部署や個人レベルでは一定の負担を強いることになるかもしれないが、
結局は時間としての利益として計上される、どれくらいの効率化が見込める、
という事を数値ベースで伝えましょう。
企業は大抵の場合は営利団体ですので、
特定の作業が利益になるのであれば実施するのはやむなし、と考えられます。
これで「しょうがないか」と思ってくれれば儲け物です。
DX化という言葉を積極的に使おう。
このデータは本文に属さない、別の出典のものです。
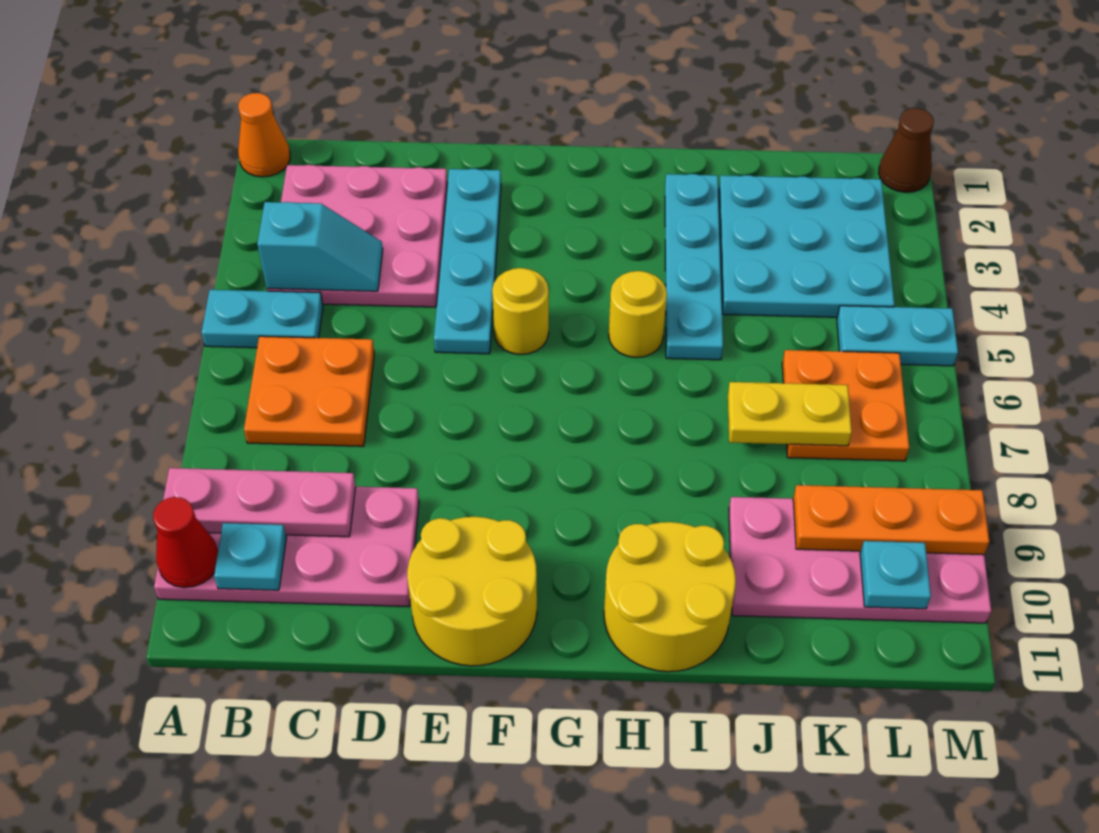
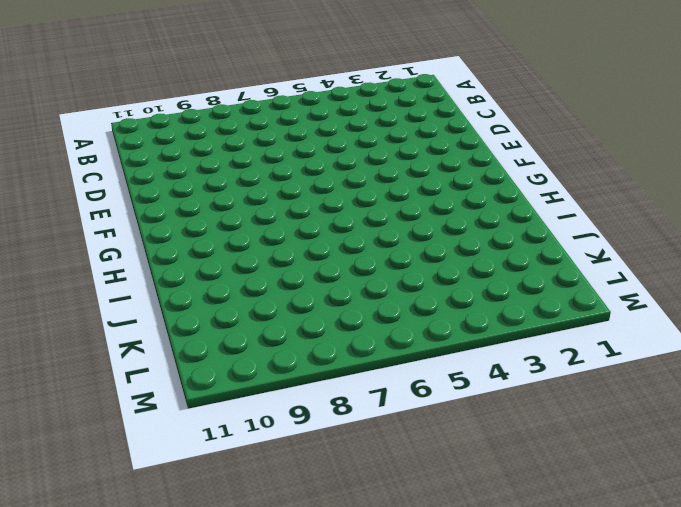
none -> orange cone A1 level 1
none -> cyan plate A5:B5 level 1
none -> pink plate A9:D10 level 1

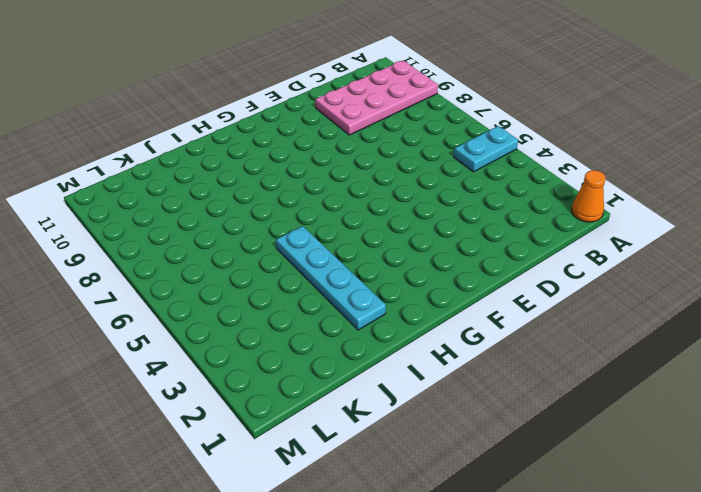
none -> pink plate B2:D4 level 1
none -> orange plate B6:C7 level 1
none -> cyan plate E2:E5 level 1

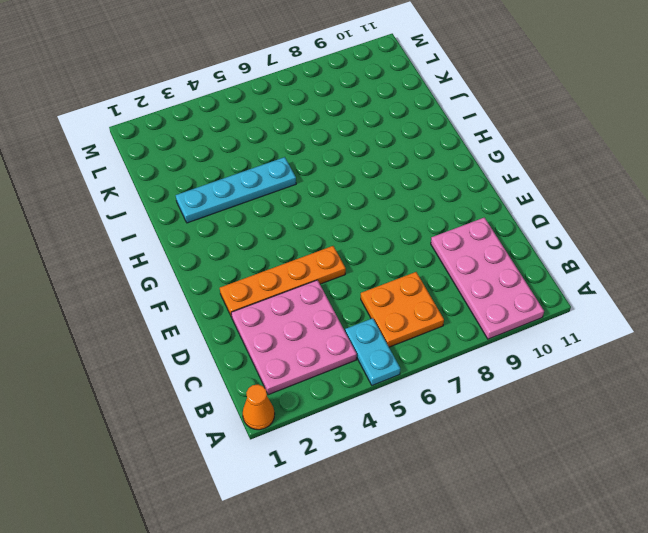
orange plate E2:E5 level 1 -> cyan plate E2:E5 level 1
none -> yellow round brick E10:F11 level 1
none -> yellow round brick F5 level 1
none -> yellow round brick H5 level 1

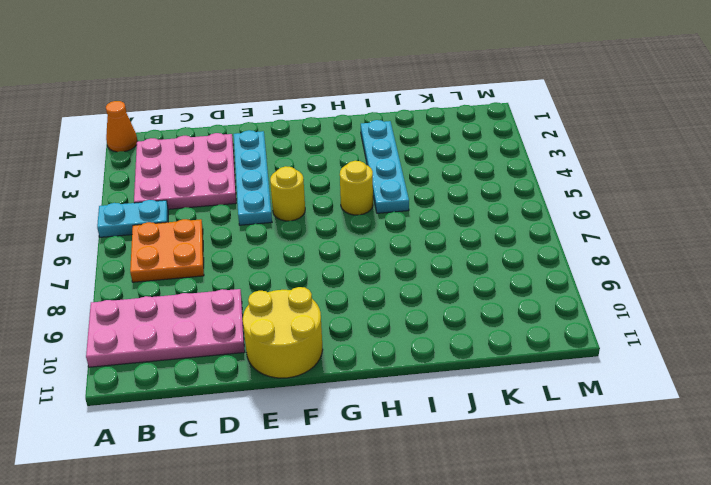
none -> yellow round brick H10:I11 level 1
none -> cyan plate J2:L4 level 1
none -> pink plate J9:M10 level 1

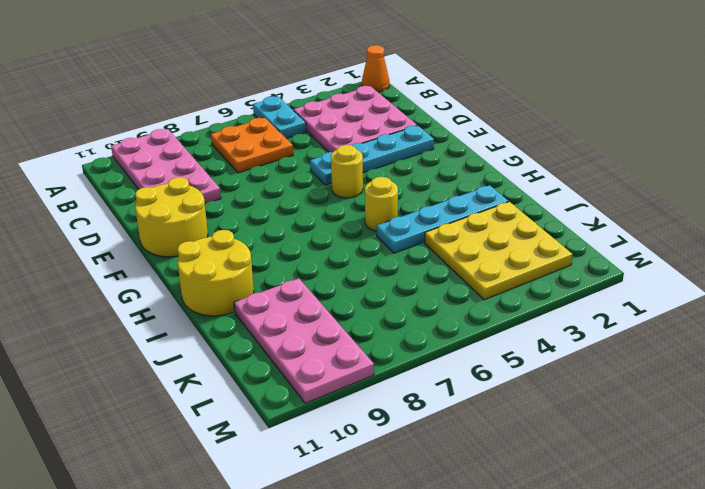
yellow plate J2:L4 level 1 -> cyan plate J2:L4 level 1
none -> orange plate K6:L7 level 1
none -> cyan plate L5:M5 level 1
none -> brown cone M1 level 1

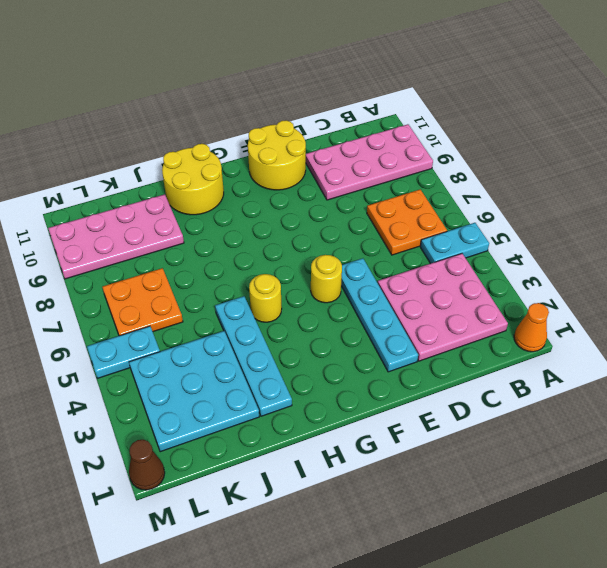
none -> pink plate A9:C9 level 2
none -> red cone A10 level 2
none -> cyan slope B4:C4 level 2 top B

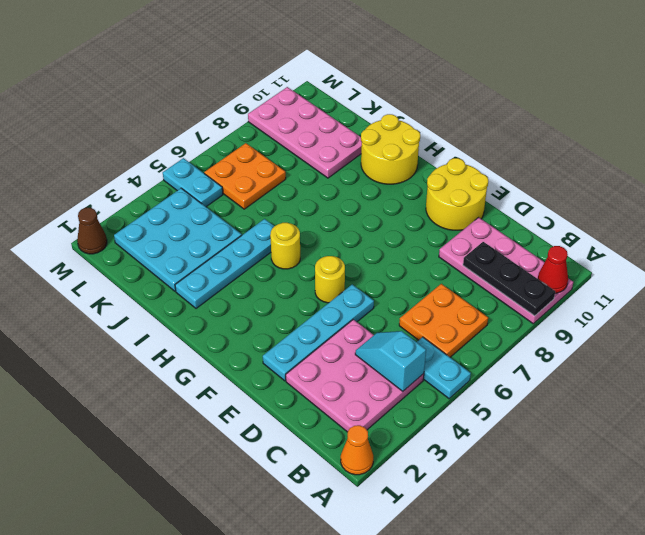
black plate A9:C9 level 2 -> pink plate A9:C9 level 2
none -> cyan plate B10 level 2
none -> yellow plate J7:K7 level 2
none -> orange plate K9:M9 level 2

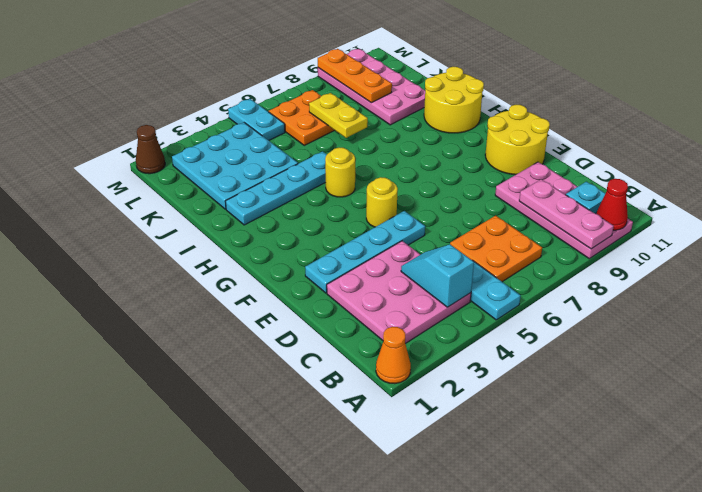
none -> cyan plate L10 level 2

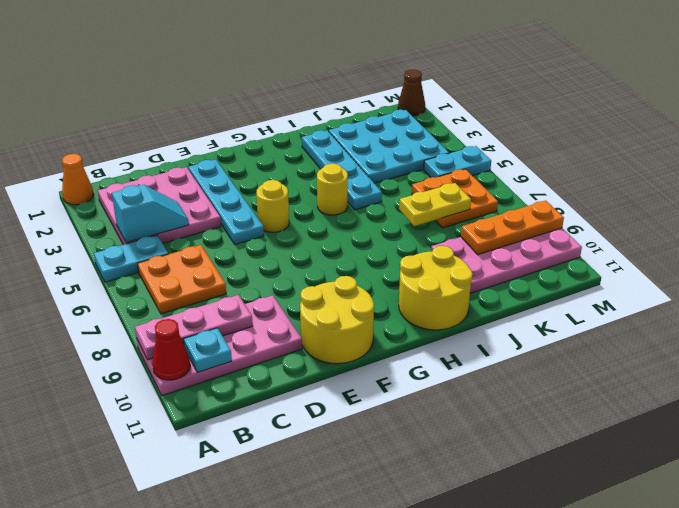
none -> cyan plate L10 level 2

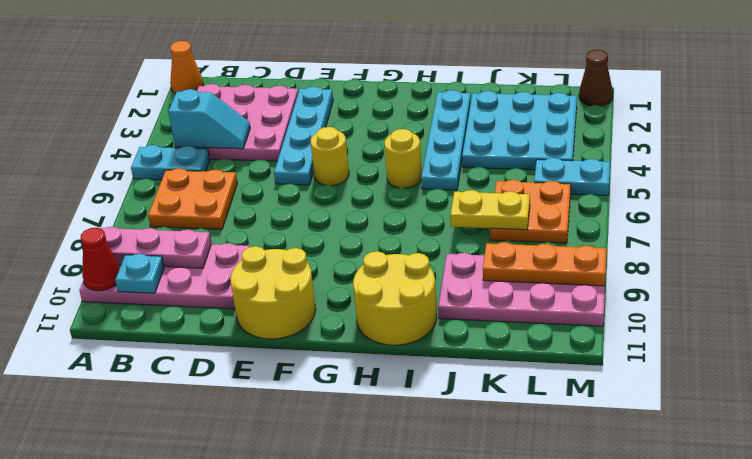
none -> cyan plate L10 level 2

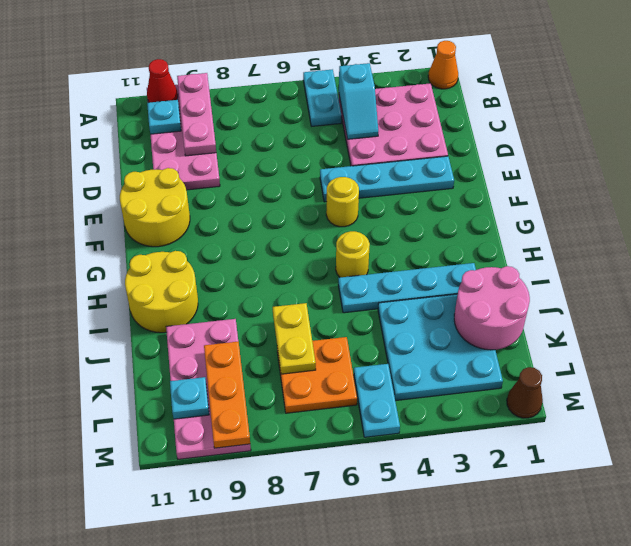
pink round brick J1:K2 level 2 -> none
none -> orange plate B6:C7 level 1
昭和世代には効く。
感情ベースでの説得
しかし、これだけでは内心納得出来ない方が存在します。
積極的に心的サポートを行いましょう。
具体的には操作のサポートや、作業増となる部署・担当者への心遣いです。
資料の作成も、相手の立場に立って作成しましょう。
操作が不慣れな人物が多いのであれば、
移行の為の並行期間/猶予期間等も積極的に長い期間採用し、
なるべく対象者に負担を掛けさせない様な方法で、
「時代の流れだし、しかたないか」と思ってもらう様に心掛けましょう。
「〇〇さんもこの方法でやり始めましたよ」も結構効く。
交渉術での説得
感情ベースでの説得に近い部分ではありますが、
負担の増加する可能性のある部署に対しては、トップの首を獲りましょう。
責任者に近い立場の方をとにかく説得し、反発を抑制する動きが必要です。
場合によっては自分の上長なども利用して、
「あの人が言うなら仕方がない」という感情も是非利用しましょう。
トップの説得を失敗するとヤバいので、実は分水嶺だったりもする。
円満に、そして最善を
本件ではプログラムでの改善をほぼ行わず、
業務フローの整理だけで業務効率化の改善を行う手法でした。
これはエンジニアでなくても出来るじゃないか?という話でもありますが、
多くの場合、依頼者は権限を持たない作業者だったりします。
そして、彼らは自分の作業の負担が軽減されれば良いという場合がほとんどで、
その思惑に、前段の業務がどう行われているかまで、
想定や理解していなかったりすることもあります。
この改善は所謂「プログラム的思考」が用いられます。
どの様にデータが発生しているか、どう変えると最善になるのか、
我々エンジニアが得意とする部分なのです。
交渉だったり、説得だったり、人と関わる手法は苦手かもしれません。
なのでこの様な改善方法は面倒くさくて、採用し難いかもしれません。
ですが社内の業務効率化には、こんな改善方法が最善だったりもします。
業務効率化の依頼があった時には、是非その作業が必要な背景まで探ってください。